What is the difference between CPR & AED?

Automated External Defibrillators (AEDs) are becoming common, so much so that many people easily forget that they’ve been around for only a while. With companies like AED Advantage Sales Ltd making it more affordable and accessible, the future’s looking bright. It means that more and more people can now be saved during a sudden cardiac arrest (SCA) incident outside a hospital setting. Even under ideal conditions, AED use has to be part of a coordinated cardiopulmonary resuscitation (CPR) to give the SCA victims the best chance of survival.

This is a guide describing how AEDs and CPR both contribute to saving the lives of SCA victims.

Basics of CPR

Cardiopulmonary resuscitation (CPR) is the process of getting an unresponsive individual to breathe normally and have a regular heart rhythm. It involves chest compressions along with artificial ventilation (getting air into the victim’s lungs). Chest compressions are necessary to restart the victim’s heart once it has stopped beating. However, they may not be sufficient on their own. That’s where AEDs come in.

To perform effective CPR,

-Kneel close to the victim’s side. Depending on your dominant hand, choose the most convenient side.

-Put the heel of one hand on the lower half of the victim’s chest. Ideally, this should be on the lower half of the breastbone.

-Place the other hand’s heel on top of the first hand, parallel in direction. Ensure your shoulders and general center mass are directly above your hands for better pressure.

-Begin the chest compressions. Push hard and deep using the heel of your hands. Ideally, you want to push at least 2 inches with each compression.

-Lift your hands’ entire weight off the chest with each compression. This allows for a complete recoil.

-Go fast. You want to compress the chest at the rate of about 100 per minute.

If you’re not properly trained to perform CPR on a victim, call for help immediately.

When is an AED Needed?

As mentioned, AEDs are crucial to reviving victims of sudden cardiac arrest (SCA). In a normal individual, the heart rhythm is steady thanks to its electrical system. During a sudden cardiac arrest, one of two things could happen. First, there could be a disruption in the normal functioning of the heart’s electrical system, leading to an abnormally fast heartbeat (ventricular tachycardia). Second, there could be an irregular heart rhythm, either due to the malfunctioning electrical system or some other health condition.

Either one of these situations can lead to a sudden cardiac arrest. Given the heart’s importance in supplying the body with nutrient-rich blood, an SCA can lead to problems fairly quickly. The brain, for instance, is one of the first organs to suffer damage when deprived of nutrients and oxygen, incurring irreversible damage in a matter of minutes.

An AED is crucial to restoring the heart’s rhythm during an SCA, thereby reducing the chances of permanent brain damage and possible death.

Using an AED together with CPR greatly improves the survival chances of victims even though only the AED can restore a normal heart rhythm.

To use an AED,

-Start by checking for the victim’s pulse and breathing. Call for help if none are present. If you’re alone, call for help before proceeding to prepare the AED.

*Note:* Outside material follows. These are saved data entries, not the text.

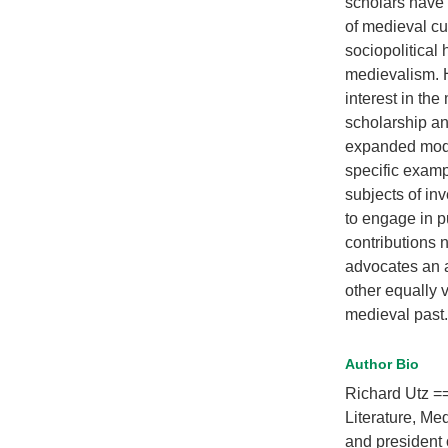
scholars have 
of medieval cu
sociopolitical
medievalism. H
interest in th
scholarship a
expanded mode
specific examp
subjects of in
to engage in p
contributions 
advocates an a
other equally v
medieval past.
Author Bio
Richard Utz ==
Literature, Me
and president 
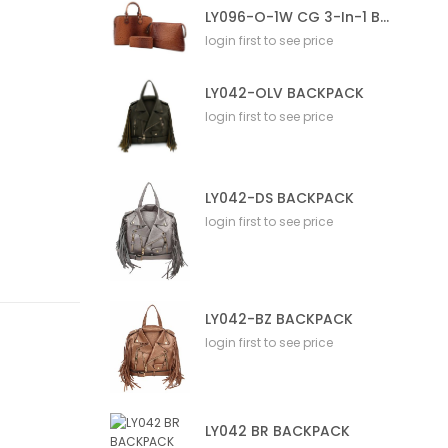
LY096-O-1W CG 3-In-1 Bag
login first to see price
LY042-OLV BACKPACK
login first to see price
LY042-DS BACKPACK
login first to see price
LY042-BZ BACKPACK
login first to see price
LY042 BR BACKPACK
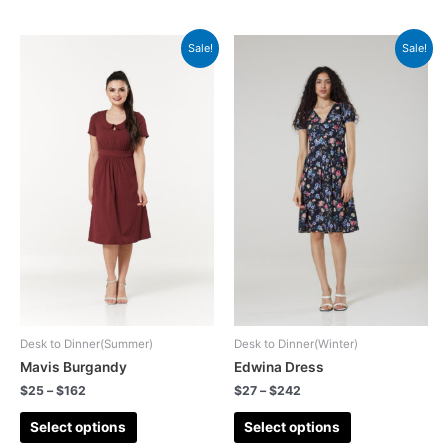
Sale!
Sale!
Desk to Dinner(Summer)
Desk to Dinner(Winter)
Mavis Burgandy
Edwina Dress
$
25
–
$
162
$
27
–
$
242
Select options
Select options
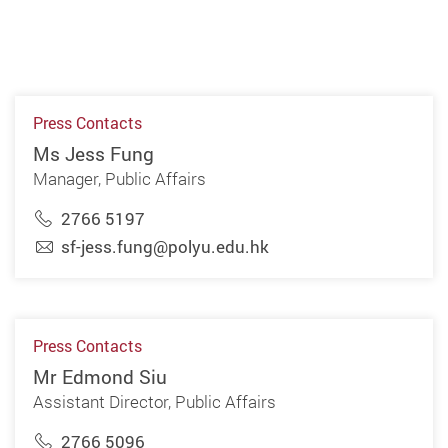
Press Contacts
Ms Jess Fung
Manager, Public Affairs
2766 5197
sf-jess.fung@polyu.edu.hk
Press Contacts
Mr Edmond Siu
Assistant Director, Public Affairs
2766 5096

-Turn on the AED. These devices are programmed to give voice instructions, enabling you to do things systematically. For example, it will tell you how and where to position the pads on the victim’s chest.

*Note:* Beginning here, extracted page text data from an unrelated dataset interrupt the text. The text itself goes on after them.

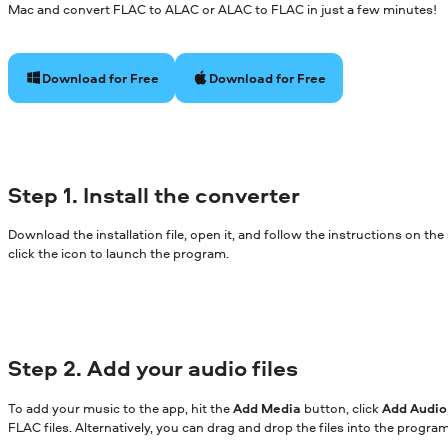
Mac and convert FLAC to ALAC or ALAC to FLAC in just a few minutes!
Download for Free
Download for Free
Step 1. Install the converter
Download the installation file, open it, and follow the instructions on th
click the icon to launch the program.
Step 2. Add your audio files
To add your music to the app, hit the
Add Media
button, click
Add Audio
FLAC files. Alternatively, you can drag and drop the files into the progr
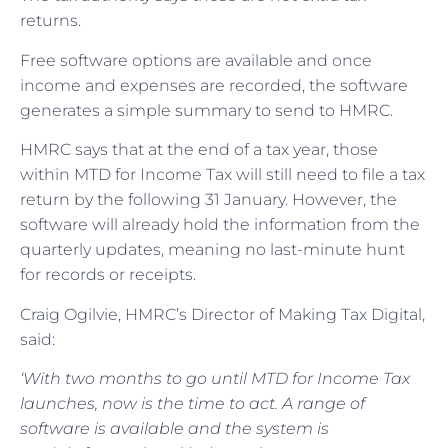
returns.
Free software options are available and once
income and expenses are recorded, the software
generates a simple summary to send to HMRC.
HMRC says that at the end of a tax year, those
within MTD for Income Tax will still need to file a tax
return by the following 31 January. However, the
software will already hold the information from the
quarterly updates, meaning no last-minute hunt
for records or receipts.
Craig Ogilvie, HMRC’s Director of Making Tax Digital,
said:
‘With two months to go until MTD for Income Tax
launches, now is the time to act. A range of
software is available and the system is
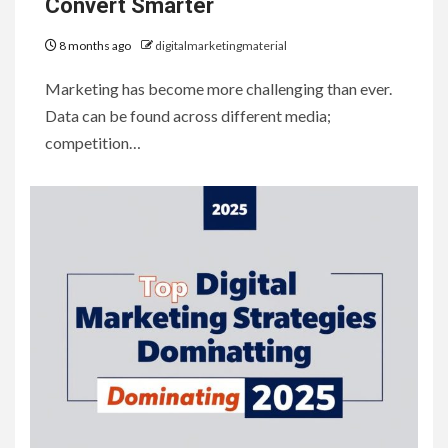
Convert Smarter
8 months ago
digitalmarketingmaterial
Marketing has become more challenging than ever.
Data can be found across different media;
competition…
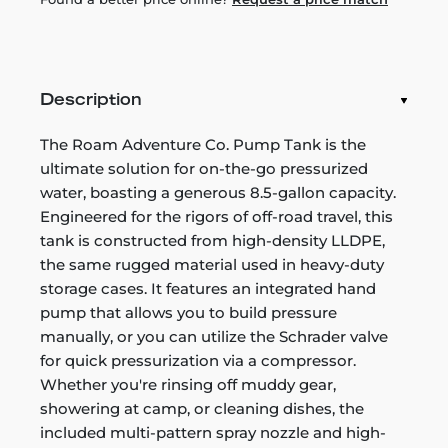
Description
The Roam Adventure Co. Pump Tank is the
ultimate solution for on-the-go pressurized
water, boasting a generous 8.5-gallon capacity.
Engineered for the rigors of off-road travel, this
tank is constructed from high-density LLDPE,
the same rugged material used in heavy-duty
storage cases. It features an integrated hand
pump that allows you to build pressure
manually, or you can utilize the Schrader valve
for quick pressurization via a compressor.
Whether you're rinsing off muddy gear,
showering at camp, or cleaning dishes, the
included multi-pattern spray nozzle and high-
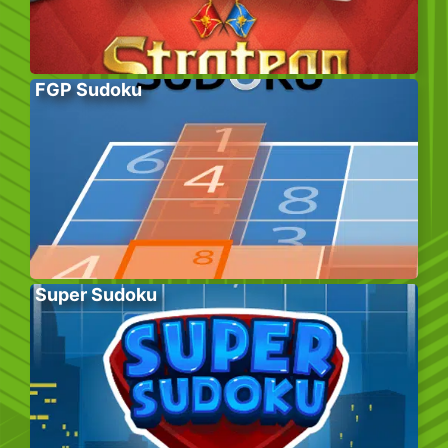
FGP Sudoku
Super Sudoku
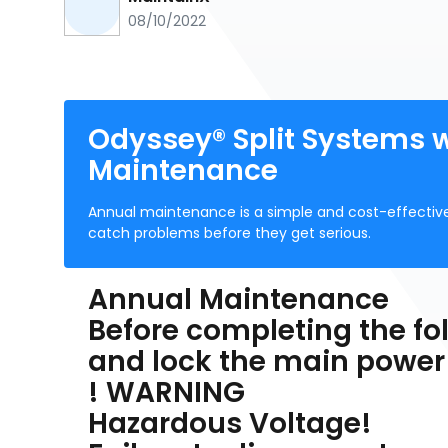
08/10/2022
Odyssey® Split Systems 
Maintenance
Annual maintenance is a simple and cost-effective
catch problems before they get serious.
Annual Maintenance
Before completing the fol
and lock the main power
! WARNING
Hazardous Voltage!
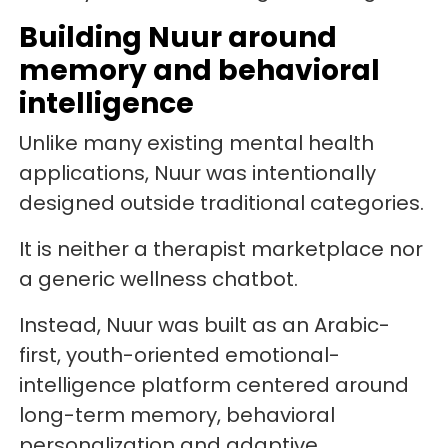
Building Nuur around
memory and behavioral
intelligence
Unlike many existing mental health
applications, Nuur was intentionally
designed outside traditional categories.
It is neither a therapist marketplace nor
a generic wellness chatbot.
Instead, Nuur was built as an Arabic-
first, youth-oriented emotional-
intelligence platform centered around
long-term memory, behavioral
personalization and adaptive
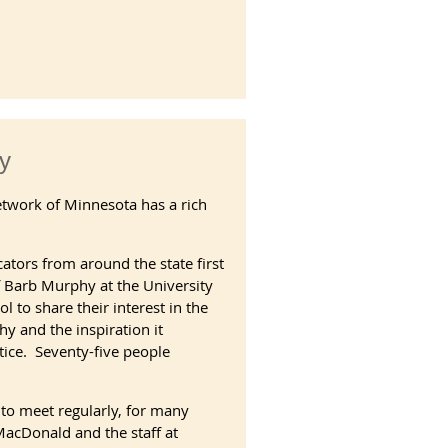
y
etwork of Minnesota has a rich
ators from around the state first
of Barb Murphy at the University
 to share their interest in the
y and the inspiration it
tice. Seventy-five people
 to meet regularly, for many
acDonald and the staff at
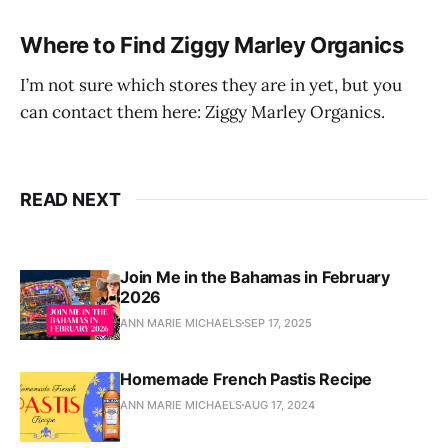
Where to Find Ziggy Marley Organics
I’m not sure which stores they are in yet, but you
can contact them here: Ziggy Marley Organics.
READ NEXT
Join Me in the Bahamas in February
2026
ANN MARIE MICHAELS
SEP 17, 2025
Homemade French Pastis Recipe
ANN MARIE MICHAELS
AUG 17, 2024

-Deliver the shock. Once you’ve placed the pads as instructed, the AED will gauge the victim’s heart rhythm. This helps to determine if an electric shock should be delivered. If the machine determines that a shock is necessary, it will instruct you to step away from the victim while it delivers the shock.

– If you began with CPR before resorting to the AED, you should restart it now. The AED will also instruct you on how to perform CPR. Continue with CPR for as long as is necessary or until the emergency medical team arrives.

Of course, it helps if you’re familiar with how to operate an AED. There are some special considerations to keep in mind. For example, the victim shouldn’t be anywhere near water or any wet surfaces when using the device on them.

Deciding If an AED is Necessary

Given that a sudden cardiac arrest can befall even the healthiest of individuals, it doesn’t hurt to have a fully functional AED lying around. If anything, it’ll offer peace of mind. That’s why many public places like shopping malls and corporate offices are now adopting it, much like fire extinguishers are now standard in nearly all buildings. As such, even homeowners would be well-advised to keep an AED handy just in case.

Ultimately, having an AED around could mean the difference between life and death for an SCA victim.